» How to complete this task
Taking the line with "The XA1110 provides" as the first and the line with "by John Francis Wade" as the last, set down the lines below exactly, pictures excluded.

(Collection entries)

_ _ _ _ _ _ _

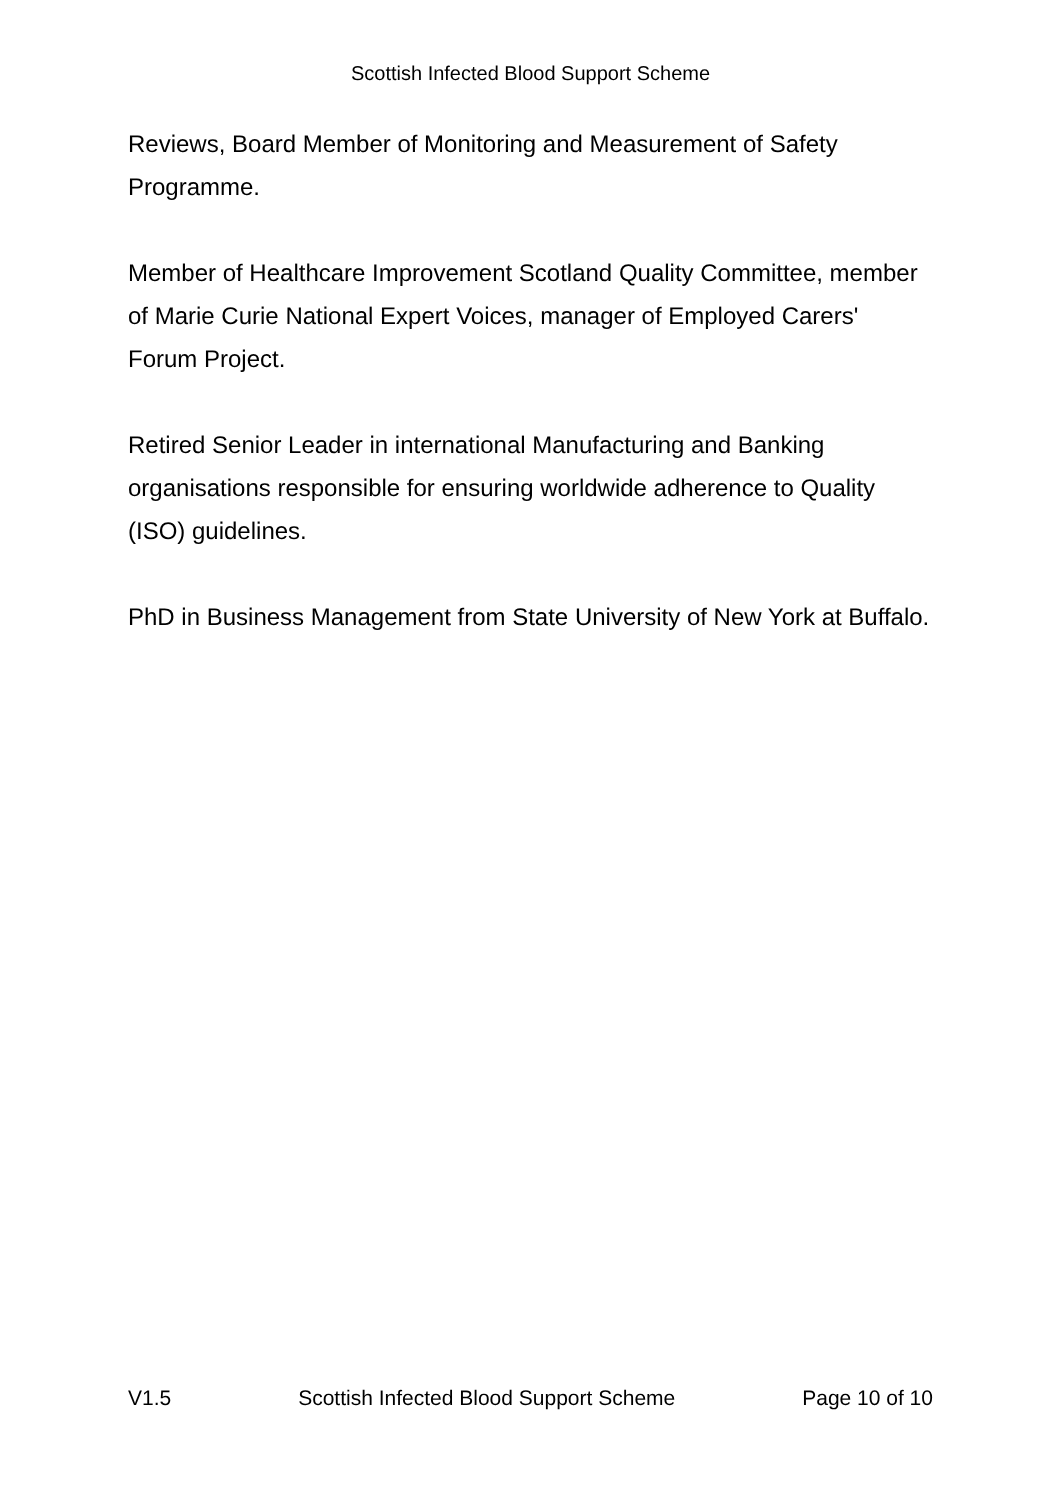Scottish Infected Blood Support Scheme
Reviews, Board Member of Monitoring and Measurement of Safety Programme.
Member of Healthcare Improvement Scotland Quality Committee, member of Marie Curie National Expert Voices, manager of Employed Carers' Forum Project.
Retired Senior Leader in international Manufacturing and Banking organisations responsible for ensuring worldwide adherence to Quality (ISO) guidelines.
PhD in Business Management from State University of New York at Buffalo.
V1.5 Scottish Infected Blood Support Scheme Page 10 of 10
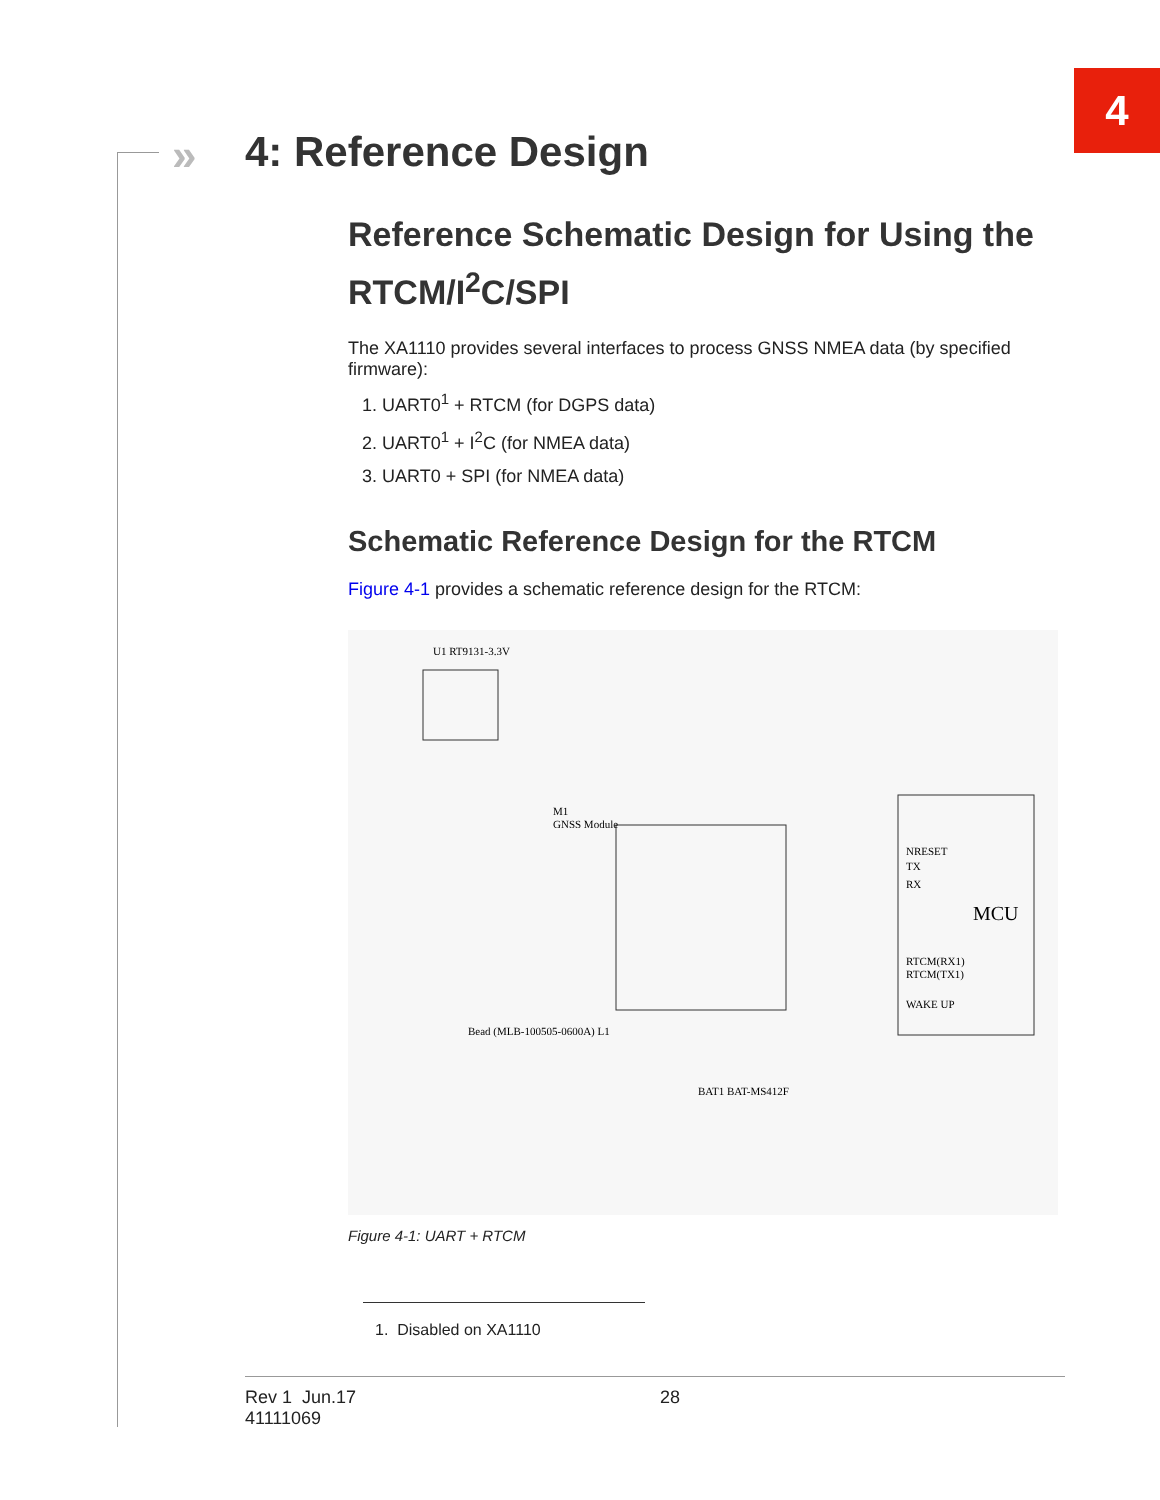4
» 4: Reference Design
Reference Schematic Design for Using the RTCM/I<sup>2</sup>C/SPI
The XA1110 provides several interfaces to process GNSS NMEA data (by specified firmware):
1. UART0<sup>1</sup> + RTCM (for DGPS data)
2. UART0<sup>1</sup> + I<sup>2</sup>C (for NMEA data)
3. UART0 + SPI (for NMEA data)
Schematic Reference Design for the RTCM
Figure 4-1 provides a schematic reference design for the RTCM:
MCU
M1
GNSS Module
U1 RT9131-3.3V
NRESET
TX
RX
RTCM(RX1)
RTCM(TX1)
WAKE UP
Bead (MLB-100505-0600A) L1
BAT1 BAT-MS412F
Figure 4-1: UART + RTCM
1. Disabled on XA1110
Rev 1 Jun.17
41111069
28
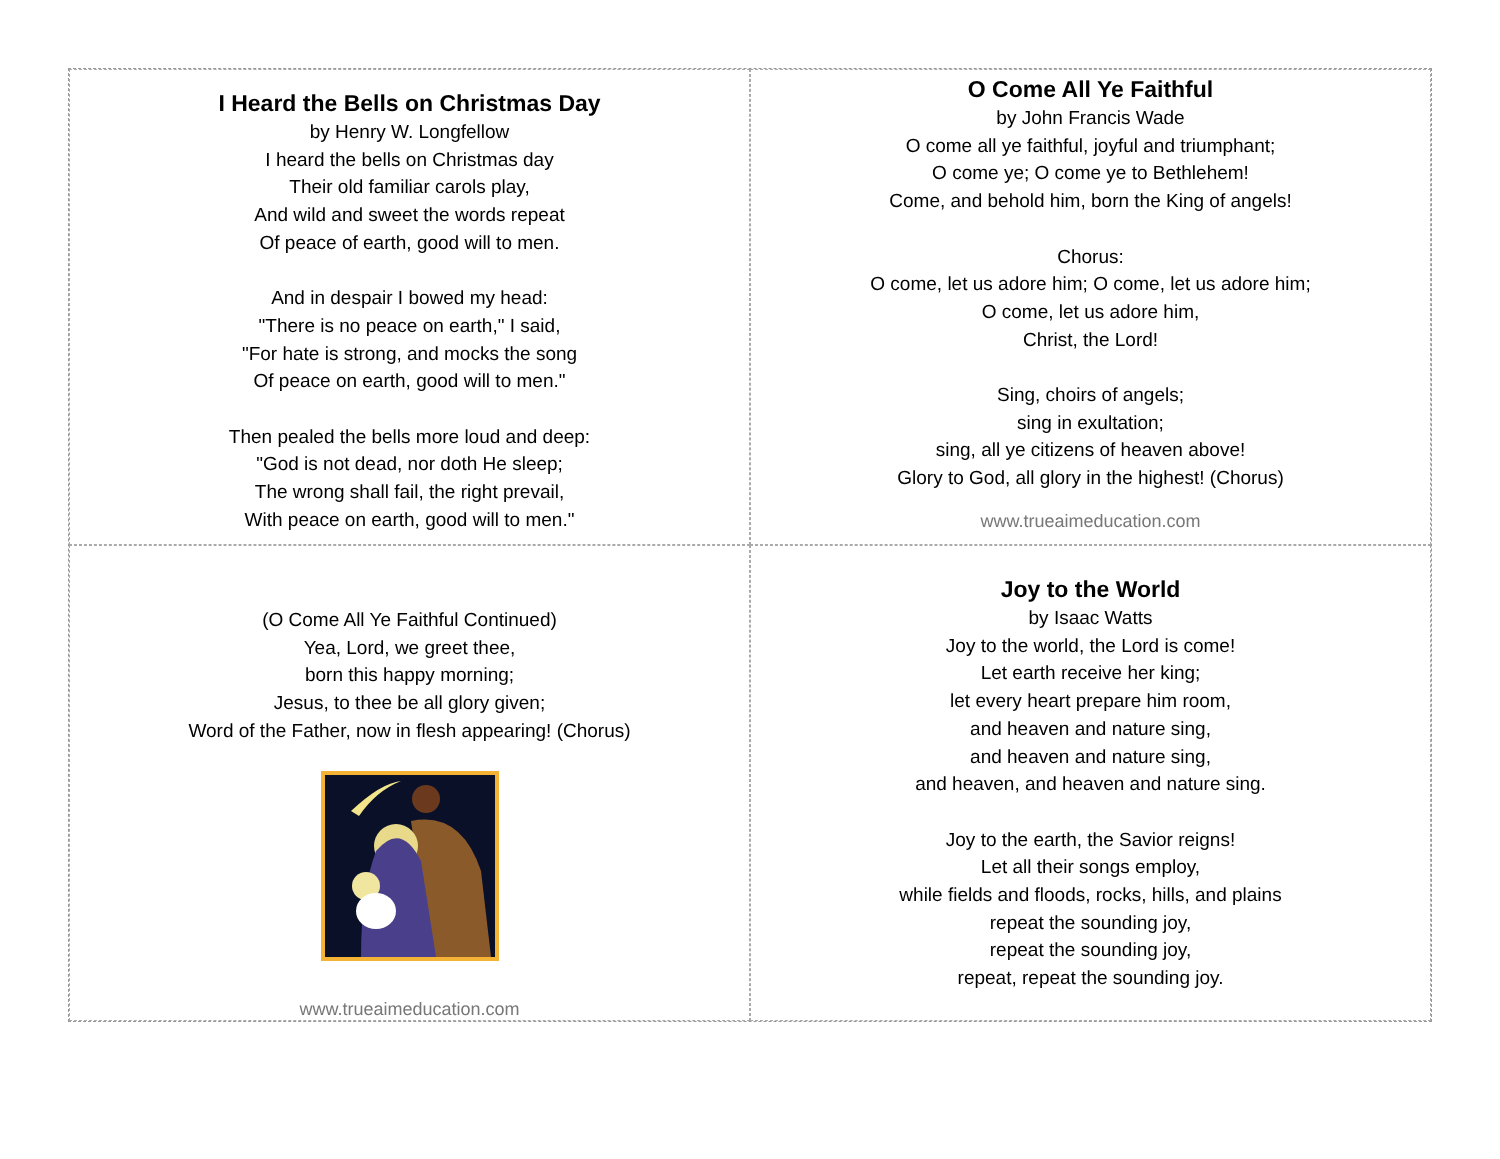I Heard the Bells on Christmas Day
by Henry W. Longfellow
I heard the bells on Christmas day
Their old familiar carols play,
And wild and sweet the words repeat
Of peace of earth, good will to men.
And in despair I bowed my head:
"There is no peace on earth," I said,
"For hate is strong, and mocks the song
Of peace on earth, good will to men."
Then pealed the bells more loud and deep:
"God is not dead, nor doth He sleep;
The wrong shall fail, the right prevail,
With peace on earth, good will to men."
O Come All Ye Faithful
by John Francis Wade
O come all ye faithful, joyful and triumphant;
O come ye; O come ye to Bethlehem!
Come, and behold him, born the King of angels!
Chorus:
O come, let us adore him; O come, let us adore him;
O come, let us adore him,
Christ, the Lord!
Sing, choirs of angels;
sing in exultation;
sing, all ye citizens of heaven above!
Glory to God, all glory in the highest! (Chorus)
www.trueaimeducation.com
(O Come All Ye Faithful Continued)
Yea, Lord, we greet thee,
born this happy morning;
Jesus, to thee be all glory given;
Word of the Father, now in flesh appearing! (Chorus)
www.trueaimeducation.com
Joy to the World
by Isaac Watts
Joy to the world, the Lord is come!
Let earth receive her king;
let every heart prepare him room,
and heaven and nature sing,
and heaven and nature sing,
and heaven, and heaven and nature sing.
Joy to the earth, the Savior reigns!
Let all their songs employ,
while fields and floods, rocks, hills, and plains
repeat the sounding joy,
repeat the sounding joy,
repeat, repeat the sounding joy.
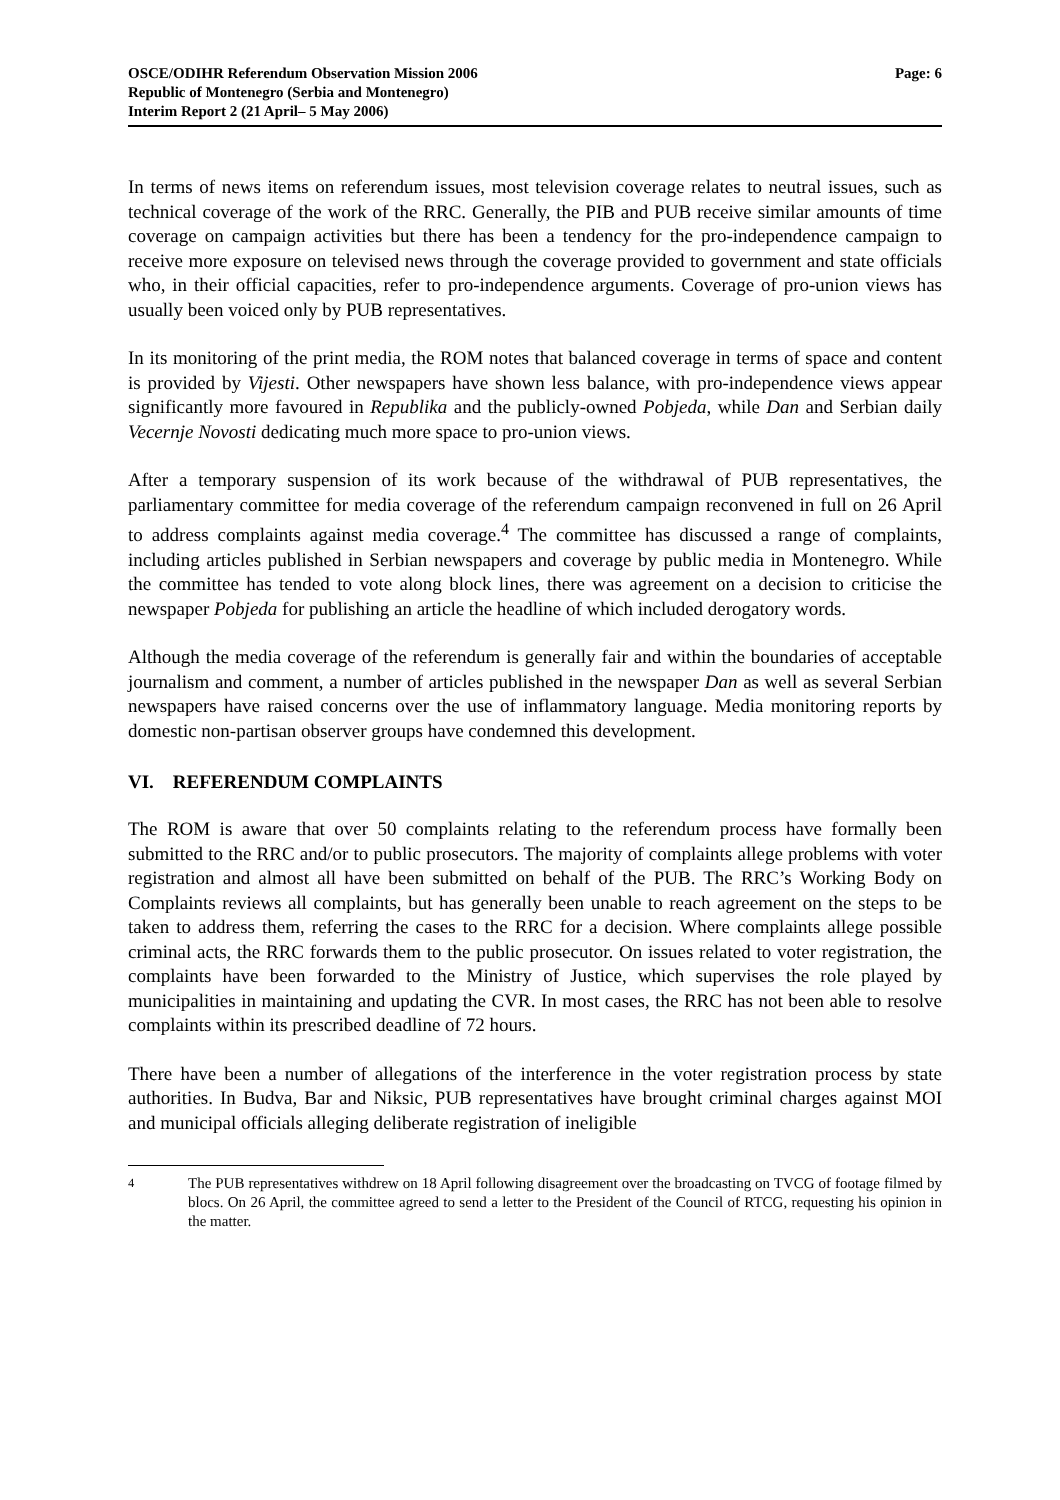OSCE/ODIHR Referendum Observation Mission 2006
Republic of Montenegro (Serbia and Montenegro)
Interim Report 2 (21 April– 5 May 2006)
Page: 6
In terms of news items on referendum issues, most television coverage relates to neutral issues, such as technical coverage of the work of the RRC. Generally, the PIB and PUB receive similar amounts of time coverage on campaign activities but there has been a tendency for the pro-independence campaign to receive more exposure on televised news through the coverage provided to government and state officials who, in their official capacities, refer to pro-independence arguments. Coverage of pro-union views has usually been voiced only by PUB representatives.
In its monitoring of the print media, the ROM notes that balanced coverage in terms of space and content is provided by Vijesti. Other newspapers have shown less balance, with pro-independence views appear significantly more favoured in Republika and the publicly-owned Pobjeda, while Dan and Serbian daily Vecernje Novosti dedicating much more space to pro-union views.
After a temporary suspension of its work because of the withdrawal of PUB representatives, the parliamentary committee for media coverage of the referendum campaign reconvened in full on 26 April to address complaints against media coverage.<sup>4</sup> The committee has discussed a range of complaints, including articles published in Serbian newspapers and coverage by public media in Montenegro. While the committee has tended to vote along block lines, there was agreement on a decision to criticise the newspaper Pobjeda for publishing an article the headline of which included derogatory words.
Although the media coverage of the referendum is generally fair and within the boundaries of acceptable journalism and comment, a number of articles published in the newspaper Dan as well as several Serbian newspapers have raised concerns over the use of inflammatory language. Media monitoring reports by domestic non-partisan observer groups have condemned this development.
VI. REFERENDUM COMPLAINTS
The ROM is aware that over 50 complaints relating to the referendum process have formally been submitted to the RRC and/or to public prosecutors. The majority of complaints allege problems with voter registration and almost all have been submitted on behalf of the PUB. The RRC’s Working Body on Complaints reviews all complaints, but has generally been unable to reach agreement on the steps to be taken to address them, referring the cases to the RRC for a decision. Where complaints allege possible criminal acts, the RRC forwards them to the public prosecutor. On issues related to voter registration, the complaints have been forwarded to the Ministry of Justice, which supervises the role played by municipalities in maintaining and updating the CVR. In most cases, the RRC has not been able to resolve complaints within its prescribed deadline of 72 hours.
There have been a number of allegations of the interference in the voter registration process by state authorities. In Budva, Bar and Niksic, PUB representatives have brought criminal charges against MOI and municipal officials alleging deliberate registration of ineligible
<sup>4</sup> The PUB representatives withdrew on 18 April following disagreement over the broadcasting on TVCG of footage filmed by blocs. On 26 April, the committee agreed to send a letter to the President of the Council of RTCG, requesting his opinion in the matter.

_ _ _ _ _ _ _

» Result of this exercise
The XA1110 provides several interfaces to process GNSS NMEA data (by specified firmware):
1. UART0<sup>1</sup> + RTCM (for DGPS data)
2. UART0<sup>1</sup> + I<sup>2</sup>C (for NMEA data)
3. UART0 + SPI (for NMEA data)
Schematic Reference Design for the RTCM
Figure 4-1 provides a schematic reference design for the RTCM:
MCU
M1
GNSS Module
U1 RT9131-3.3V
NRESET
TX
RX
RTCM(RX1)
RTCM(TX1)
WAKE UP
Bead (MLB-100505-0600A) L1
BAT1 BAT-MS412F
Figure 4-1: UART + RTCM
1. Disabled on XA1110
Rev 1 Jun.17
41111069
28
I Heard the Bells on Christmas Day
by Henry W. Longfellow
I heard the bells on Christmas day
Their old familiar carols play,
And wild and sweet the words repeat
Of peace of earth, good will to men.
And in despair I bowed my head:
"There is no peace on earth," I said,
"For hate is strong, and mocks the song
Of peace on earth, good will to men."
Then pealed the bells more loud and deep:
"God is not dead, nor doth He sleep;
The wrong shall fail, the right prevail,
With peace on earth, good will to men."
O Come All Ye Faithful
by John Francis Wade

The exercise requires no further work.